- [ОТРЫВОК]
— Если обернусь, то на два дня.
— За два дня вам никак не обернуться. Вам нужна по меньшей мере неделя. Съездите на Севан, это тоже отнимет день: там на берегу интересное поселение каких-то старообрядцев. Там древний монастырь.
Тихонов полистал старый справочник «Кавказ», которым мы пользовались:
— Здесь ничего не сказано про старообрядцев.
(Этот справочник был выпущен еще в царское время, и Тихонов добыл его перед отъездом из Ленинграда. Потрепанный, с хорошими географическими картами и сведениями о железных дорогах, справочник этот был совершенно недостоверен во всем, что касалось современного состояния Кавказа в 1924 году.)
Тихонов сунул его и фляжку еще военного времени в свой рюкзак, и мы решили, что утром выйдем вместе из гостеприимного дома на Зубаловской. Через несколько минут мы уже спали.
В шесть утра мы с Гогоберидзе были на маленьком аэродроме, специально построенном компанией «Юнкерс». Гогоберидзе сказал, что тифлисцы уже вполне освоились с этим современным способом сообщений. Кондуктор трамвая, в котором мы ехали на аэродром, принял оживленное участие в нашем разговоре и дополнил его песней, по его словам, сочиненной в Тифлисе: «Я на Юнкерсе летала, Чун-чара-чура-ра, Нигде Бога не встречала, Куку! Ха-ха!»

- [ПРИЛОЖЕННЫЙ СПИСОК]
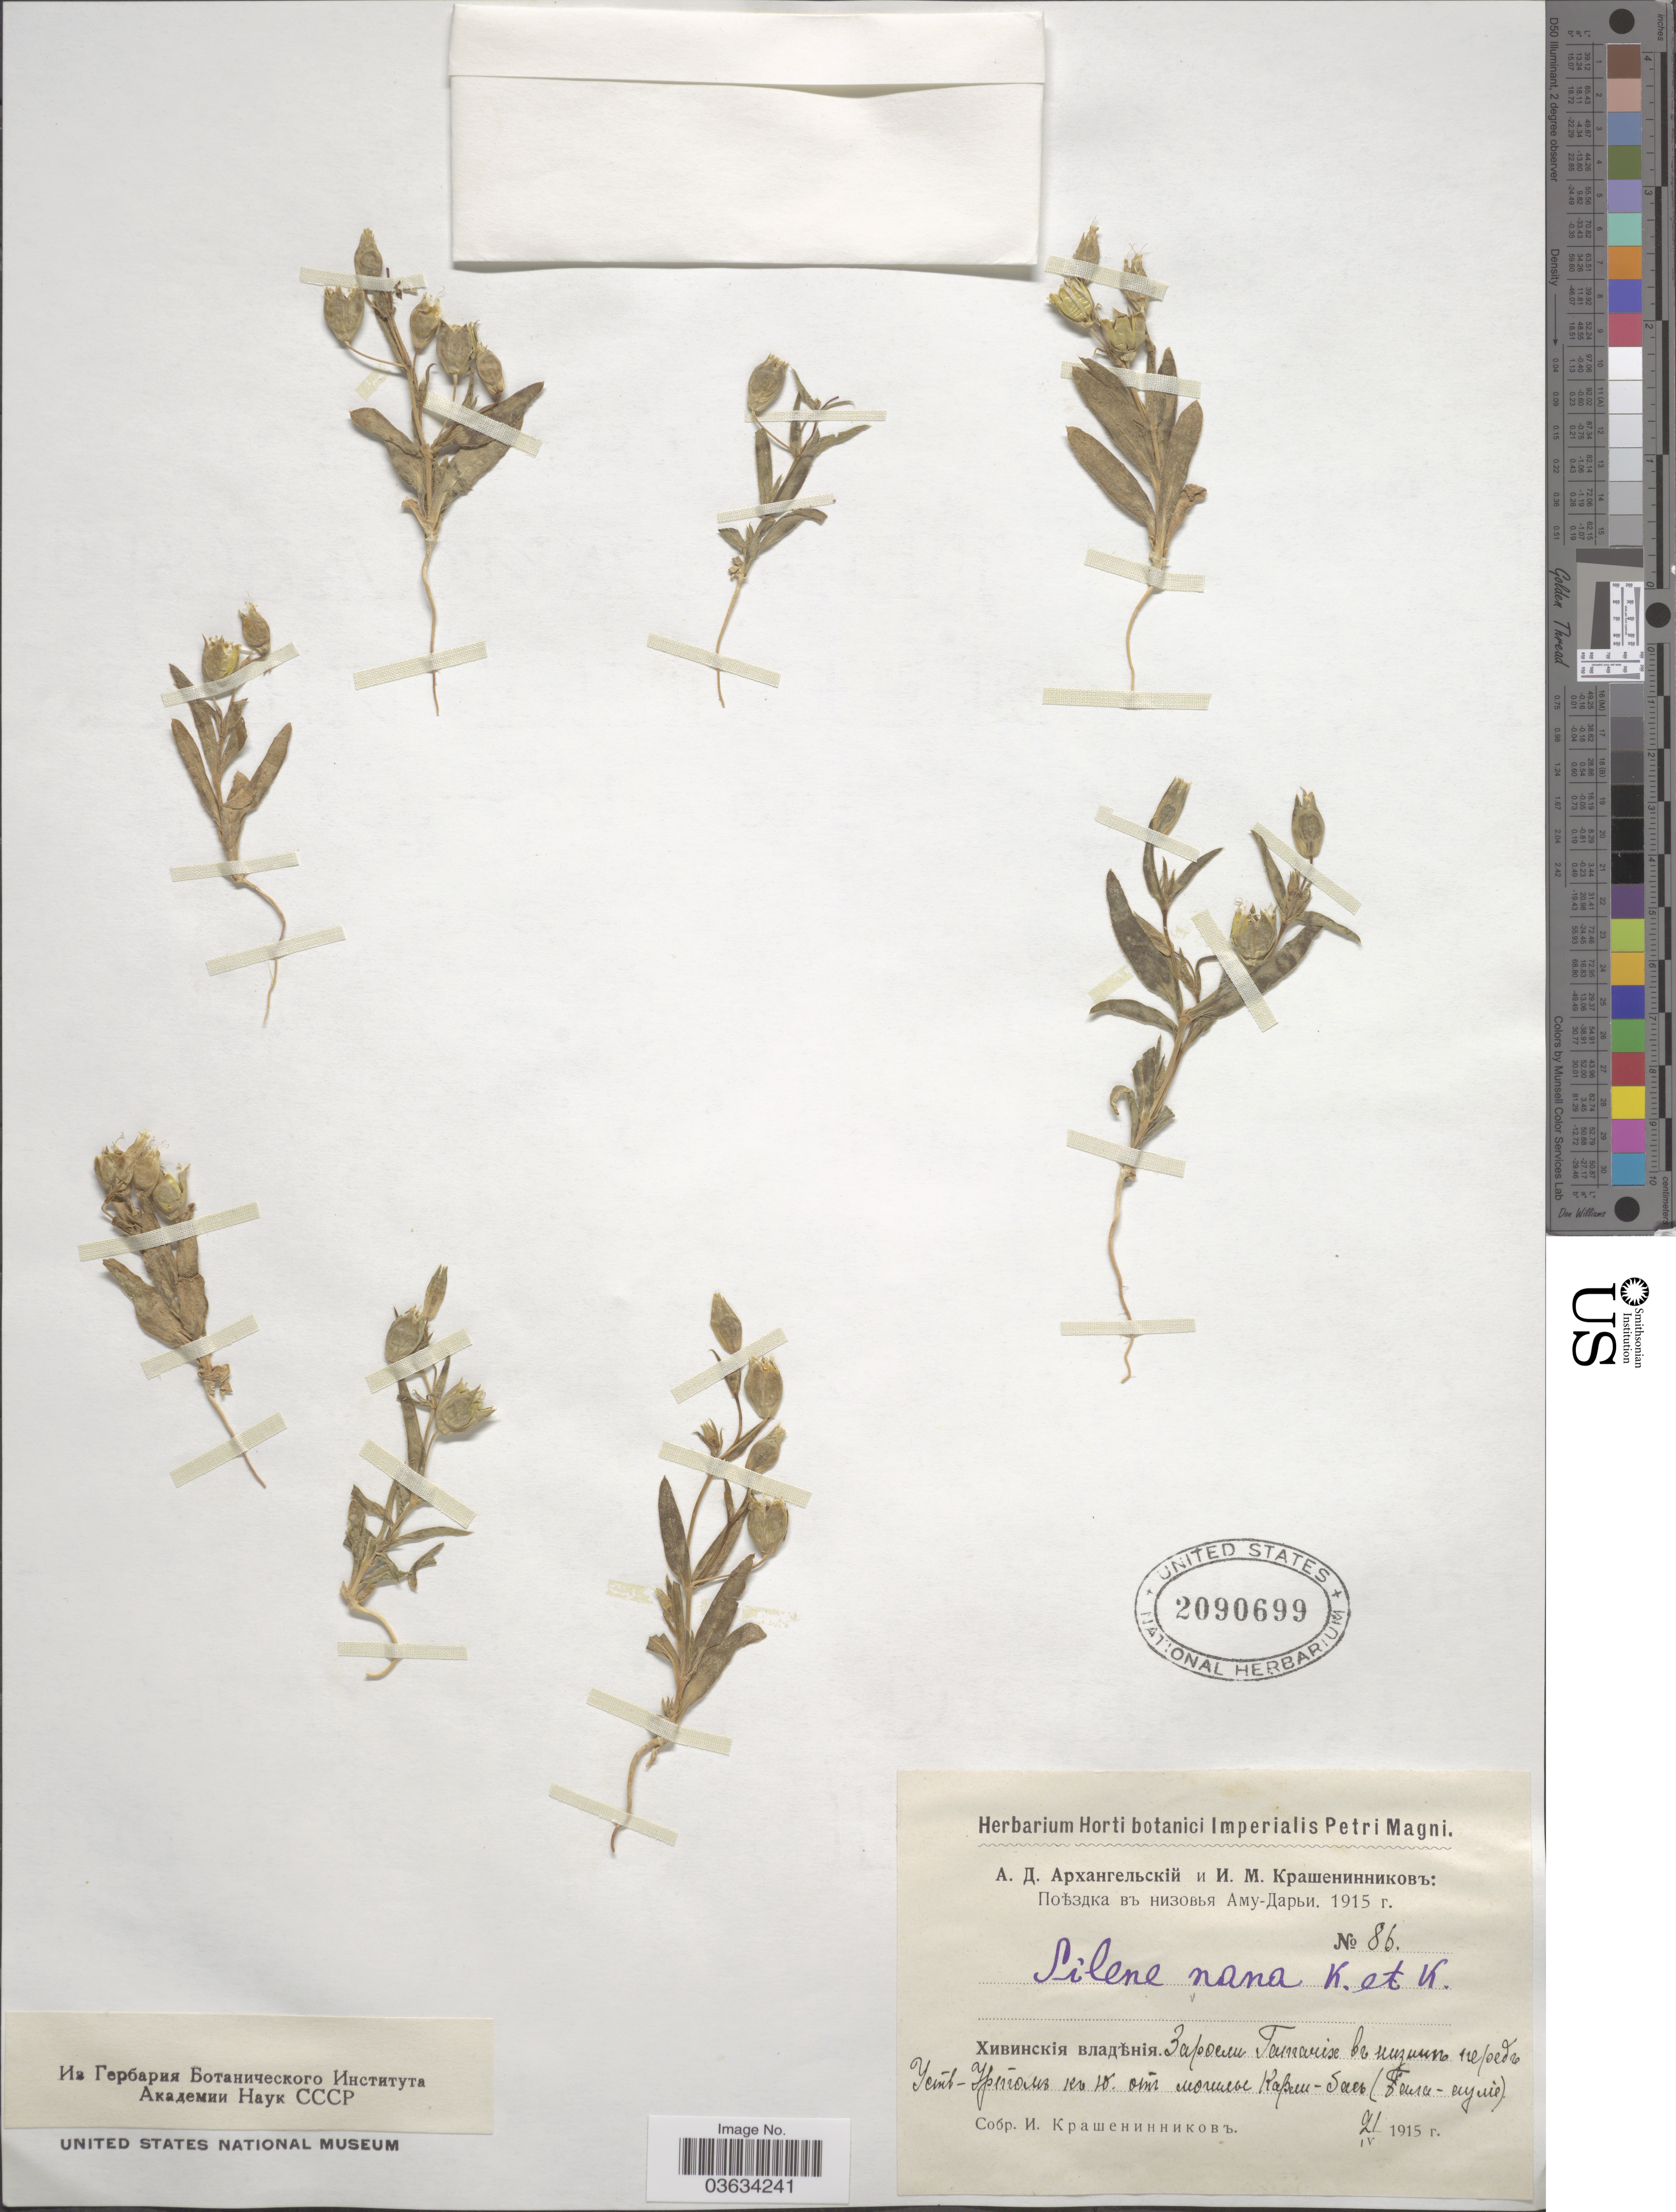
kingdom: Plantae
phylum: Tracheophyta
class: Magnoliopsida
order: Caryophyllales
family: Caryophyllaceae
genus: Silene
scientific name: Silene nana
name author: Kar. & Kir.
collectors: I. Krasheninnikov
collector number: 86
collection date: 1915-04-21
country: Uzbekistan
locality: Downstream Amu-Darya River before Ust-Urt.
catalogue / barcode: US 2090699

- [ЗАДАНИЕ 1] Перескажите отрывок о сборах в дорогу и утре на тифлисском аэродроме в двух предложениях.
- [ЗАДАНИЕ 2] Допишите отрывок о поездке на аэродром «Юнкерса», начав сразу после песенки кондуктора.

- [ОЖИДАЕМЫЙ ОТВЕТ 1] Когда речь заходит о поездке на два дня, собеседник возражает, что нужна хотя бы неделя, и советует съездить на Севан, а Тихонов кладет в рюкзак флягу и старый дореволюционный справочник «Кавказ», который совсем недостоверен в том, что касается Кавказа 1924 года. В шесть утра рассказчик с Гогоберидзе уже на маленьком аэродроме компании «Юнкерс», а по дороге туда кондуктор трамвая поет сочиненную в Тифлисе песенку о полете на «Юнкерсе».

- [ОЖИДАЕМЫЙ ОТВЕТ 2]
Самолетик был на восемь мест, но мы находились там вдвоем, и мне, в первый раз в жизни совершающей воздушный рейс, было в диковинку увидеть землю, горы и реки наподобие выпуклых карт, залетать за облако, словно тонуть в снежном покрове и снова выбираться к солнцу, которое уже ослепительно освещало и ближние горы, и панораму дальних хребтов.
Через пятнадцать минут мы опустились в Манглисе, и у меня даже не кружилась голова, вследствие чего я с гордостью решила, что отныне буду пользоваться только воздушным транспортом. Впрочем, с этого дня прошло лет двадцать пять, когда мне снова довелось подняться выше облаков.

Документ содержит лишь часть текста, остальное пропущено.